American chemist Harry B. Gray is an Arnold O. Beckman Professor of Chemistry at the California Institute of Technology. He studies the phenomenon of long-range electron transfer in the interdisciplinary field of inorganic chemistry, biochemistry, and biophysics.

He received his BCS in chemistry from the Western Kentucky University, and worked in the field of inorganic chemistry at Northwestern University, where he earned his PhD in 1960. Till 1961 he worked as a postdoctoral fellow at the University of Copenhagen, studying the electronic structure of metal complexes. Later he worked at Columbia University where he became a professor in 1966, and in the same year he joined the California Institute of Technology, where he was granted the Arnold O. Beckman Professorship of Chemistry. In addition, he was the founding director of the Beckman Institute-where he is doing most of his research ever since.

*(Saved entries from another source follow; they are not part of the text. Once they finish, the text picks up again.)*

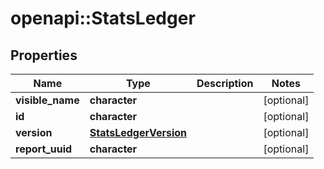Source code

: # openapi::StatsLedger


## Properties
Name | Type | Description | Notes
------------ | ------------- | ------------- | -------------
**visible_name** | **character** |  | [optional] 
**id** | **character** |  | [optional] 
**version** | [**StatsLedgerVersion**](stats_ledger_version.md) |  | [optional] 
**report_uuid** | **character** |  | [optional]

His research greatly furthered the understanding of the covalent bonds’ role in long range electron transfer. His results pointed out, that electron tunnelling through water is less effective compared to saturated covalent bond-mediated electron tunnelling. Moreover, he set out to understand the role of solvents in long-range electron transfer reactions of excited metal complexes. He also worked on magnetic properties of inorganic substances and NMR spectroscopy.

His major contribution to biology and bioinorganic chemistry is furthering the fundamental understanding of electron transfer chains (mostly via proteins) in live organizations
Using the long-range electron transfer theory he studies the dynamics of the Cytochrome C protein folding with Jay R. Winkler.

Among his most acknowledged awards are the Wolf Prize in Chemistry in 2004, the Priestley Medal (1991), and the Harvey Prize in 2000.